5. […] Der Ver­mö­genss­chaden trat vor­liegend bere­its mit dem Abdisponieren der Ver­mö­genswerte von den Kon­ten der Geschädigten bzw. Beschw­erdegeg­n­er 2 und 3 und […] nicht erst mit dem Über­weisen der USD 500’000.– auf das Kon­to des Beschw­erde­führers ein. Der Betrug des Beschw­erdegeg­n­ers 1 war damit fol­glich mit dem Abzug der Gelder von den Kon­ten der Geschädigten vol­len­det […]. Die von den Kon­ten abge­zo­ge­nen Gelder fie­len mit der betrügerischen “Brechung” der Ver­fü­gungs­macht der recht­mäs­si­gen Kon­toin­hab­er für eine logis­che Sekunde beim Beschw­erdegeg­n­er 1 im Sinne eines Durch­gangser­werbs an, bevor die Ver­mö­genswerte auf das Kon­to des Beschw­erde­führers über­wiesen und dort gut­geschrieben wur­den. Der Beschw­erde­führer erwarb die von den Kon­ten der Beschw­erdegeg­n­er 2 und 3 abdisponierten Gelder fol­glich nach der Tat und nicht durch die Tat […]. […] Der Beschw­erde­führer ist damit angesichts des Umstands, dass die Ver­mö­genswerte für eine logis­che Sekunde bei einem andern Ver­mö­gen­sträger — näm­lich dem Täter bzw. dem Beschw­erdegeg­n­er 1 — ange­fall­en sind, ent­ge­gen der Auf­fas­sung Vorin­stanz nicht Direk­t­begün­stigter, son­dern Drit­twer­ber und fällt daher unter den Anwen­dungs­bere­ich von Art. 70 Abs. 2 StGB.

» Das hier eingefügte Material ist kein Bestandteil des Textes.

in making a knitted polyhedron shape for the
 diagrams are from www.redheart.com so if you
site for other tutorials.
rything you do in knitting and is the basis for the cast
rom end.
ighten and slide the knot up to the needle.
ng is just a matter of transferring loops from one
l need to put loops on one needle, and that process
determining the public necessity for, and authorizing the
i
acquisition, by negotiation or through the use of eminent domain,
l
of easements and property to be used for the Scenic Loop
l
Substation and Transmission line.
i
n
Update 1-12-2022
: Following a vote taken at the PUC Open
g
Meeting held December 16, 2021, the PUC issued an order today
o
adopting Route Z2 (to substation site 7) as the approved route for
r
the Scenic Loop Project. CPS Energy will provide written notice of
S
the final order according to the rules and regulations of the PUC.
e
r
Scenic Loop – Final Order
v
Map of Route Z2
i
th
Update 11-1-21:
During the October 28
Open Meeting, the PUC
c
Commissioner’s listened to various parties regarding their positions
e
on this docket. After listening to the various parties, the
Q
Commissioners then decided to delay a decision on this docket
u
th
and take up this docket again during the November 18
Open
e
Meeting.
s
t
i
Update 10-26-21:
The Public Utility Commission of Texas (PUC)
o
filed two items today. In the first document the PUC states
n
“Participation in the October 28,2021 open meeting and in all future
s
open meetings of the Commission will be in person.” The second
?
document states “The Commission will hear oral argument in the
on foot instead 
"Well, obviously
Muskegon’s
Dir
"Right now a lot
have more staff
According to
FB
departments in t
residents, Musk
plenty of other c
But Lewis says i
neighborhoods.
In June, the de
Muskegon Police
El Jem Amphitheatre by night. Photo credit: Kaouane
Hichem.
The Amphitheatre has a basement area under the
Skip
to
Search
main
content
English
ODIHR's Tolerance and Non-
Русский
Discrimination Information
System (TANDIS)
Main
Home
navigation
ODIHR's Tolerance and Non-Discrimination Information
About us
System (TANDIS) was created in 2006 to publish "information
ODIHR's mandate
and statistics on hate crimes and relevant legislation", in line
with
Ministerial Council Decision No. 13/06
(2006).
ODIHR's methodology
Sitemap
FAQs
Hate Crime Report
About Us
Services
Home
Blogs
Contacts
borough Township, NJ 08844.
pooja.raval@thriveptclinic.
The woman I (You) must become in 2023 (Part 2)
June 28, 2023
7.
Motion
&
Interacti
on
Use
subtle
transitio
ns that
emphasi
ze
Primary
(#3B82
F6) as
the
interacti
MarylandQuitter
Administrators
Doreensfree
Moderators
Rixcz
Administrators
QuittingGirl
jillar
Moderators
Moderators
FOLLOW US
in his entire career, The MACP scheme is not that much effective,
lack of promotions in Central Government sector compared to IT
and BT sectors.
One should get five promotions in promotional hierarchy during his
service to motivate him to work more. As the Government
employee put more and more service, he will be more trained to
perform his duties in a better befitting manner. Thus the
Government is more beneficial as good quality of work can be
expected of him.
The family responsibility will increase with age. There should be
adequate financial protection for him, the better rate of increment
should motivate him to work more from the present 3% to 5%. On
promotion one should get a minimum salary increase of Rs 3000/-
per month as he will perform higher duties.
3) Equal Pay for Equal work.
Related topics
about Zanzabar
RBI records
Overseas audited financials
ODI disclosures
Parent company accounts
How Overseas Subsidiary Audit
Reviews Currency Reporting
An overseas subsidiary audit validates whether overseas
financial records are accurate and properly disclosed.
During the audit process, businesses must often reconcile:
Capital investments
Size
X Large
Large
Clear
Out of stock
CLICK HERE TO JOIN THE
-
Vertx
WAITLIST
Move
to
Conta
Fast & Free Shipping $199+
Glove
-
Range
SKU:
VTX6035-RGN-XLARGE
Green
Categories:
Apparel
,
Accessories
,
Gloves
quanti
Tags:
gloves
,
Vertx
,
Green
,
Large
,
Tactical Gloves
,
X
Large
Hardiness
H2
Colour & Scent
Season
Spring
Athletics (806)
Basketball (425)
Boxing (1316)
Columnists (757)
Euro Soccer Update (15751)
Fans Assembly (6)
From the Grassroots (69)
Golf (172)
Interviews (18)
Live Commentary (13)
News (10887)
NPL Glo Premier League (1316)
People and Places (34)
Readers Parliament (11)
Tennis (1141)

Das Bun­des­gericht heisst die Beschw­erde gut und weist die Sache an die Vorin­stanz zurück. Es wird darüber zu befind­en sein, ob der Beschw­erde­führer die Ver­mö­genswerte im Sinne von Art. 70 Abs. 2 StGB gut­gläu­big (d.h. in Unken­nt­nis der Einziehungs­gründe) erwor­ben und für sie eine gle­ich­w­er­tige Gegen­leis­tung erbracht hat. Dies­bezüglich ist darauf hinzuweisen, dass der Staat sämtliche Voraus­set­zun­gen für eine Einziehung beim Drit­ten zu beweisen hat (E. 3; vgl. auch Urteil 6B_925/2009 E. 5.3 vom 11. März 2010).